Rapid assessment chest pain services offer two crucial additional factors. Firstly, they provide standardised evidence based management using an exercise electrocardiogram and an algorithm or guideline.5 Secondly, patients are reviewed by a hospital cardiologist with an expertise honed by seeing many such patients, unlike most junior hospital doctors.
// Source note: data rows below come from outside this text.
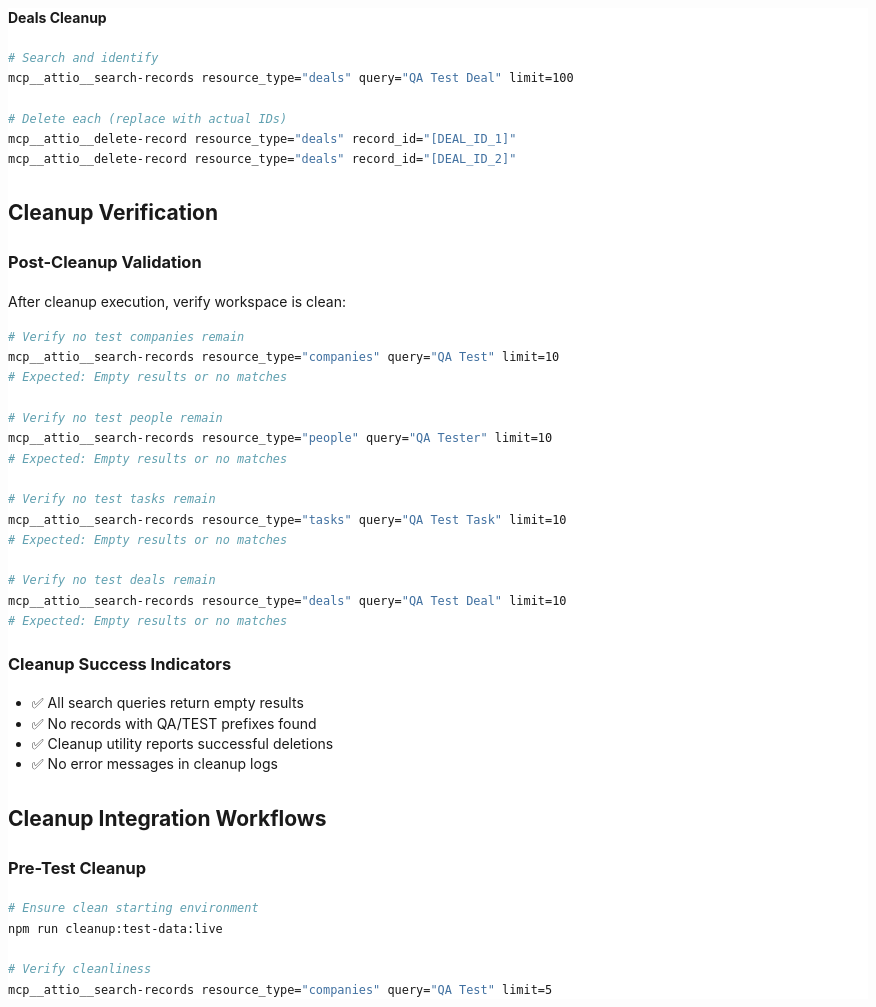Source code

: #### Deals Cleanup
```bash
# Search and identify
mcp__attio__search-records resource_type="deals" query="QA Test Deal" limit=100

# Delete each (replace with actual IDs)
mcp__attio__delete-record resource_type="deals" record_id="[DEAL_ID_1]"
mcp__attio__delete-record resource_type="deals" record_id="[DEAL_ID_2]"
```

## Cleanup Verification

### Post-Cleanup Validation

After cleanup execution, verify workspace is clean:

```bash
# Verify no test companies remain
mcp__attio__search-records resource_type="companies" query="QA Test" limit=10
# Expected: Empty results or no matches

# Verify no test people remain
mcp__attio__search-records resource_type="people" query="QA Tester" limit=10
# Expected: Empty results or no matches

# Verify no test tasks remain
mcp__attio__search-records resource_type="tasks" query="QA Test Task" limit=10
# Expected: Empty results or no matches

# Verify no test deals remain
mcp__attio__search-records resource_type="deals" query="QA Test Deal" limit=10
# Expected: Empty results or no matches
```

### Cleanup Success Indicators
- ✅ All search queries return empty results
- ✅ No records with QA/TEST prefixes found
- ✅ Cleanup utility reports successful deletions
- ✅ No error messages in cleanup logs

## Cleanup Integration Workflows

### Pre-Test Cleanup
```bash
# Ensure clean starting environment
npm run cleanup:test-data:live

# Verify cleanliness
mcp__attio__search-records resource_type="companies" query="QA Test" limit=5
```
But are rapid assessment chest pain services reliable and safe? In Edinburgh Davie et al recently described 317 patients referred by general practitioners with new or increasing chest pain and seen within 24 hours.5 Only 18% with acute coronary syndromes needed admission; the rest were sent home, including 30% with stable coronary heart disease. Crucially, the half (49%) with non-cardiac chest pain were immediately reassured. This appeared safe and effective: six month follow up in 90% of the patients showed no deaths and a low level of symptoms and high level of satisfaction.5 This study also showed that psychosomatic chest pain seems to be common. Newby et al reported similar results after 1001 general practitioner referrals.10 Almost 60% of their patients had non-cardiac chest pain. Hospital admissions were halved, from an expected 268 to 123 patients, an admission rate of only 12%.10 This experience of “same day diagnosis” confirms smaller early series from Harefield,11 Hillingdon,12 and Southampton13 and recent longer term follow up from Glasgow.14 In the United States evidence has steadily accumulated on chest pain units which involve only brief admission.15
These data are far from perfect. Most are from cohort studies with variable inclusion criteria and losses to follow up. The true effect size of a rapid assessment chest pain service may be a reduction in admissions of anything from 20% to 80%. This level of evidence has been enough to persuade several hard pressed health authorities to support the introduction of a new service. Others may argue, however, that such services could attract more patients and increase referrals for angiography and revascularisation. NHS costs would then rise rather than fall.
Unbiased data from a randomised controlled trial are therefore essential. The issues that need to be addressed include optimal design, the precise components of the intervention, the ethics of health service randomisation, the key endpoints, and the best outcome measures for both professionals and patients.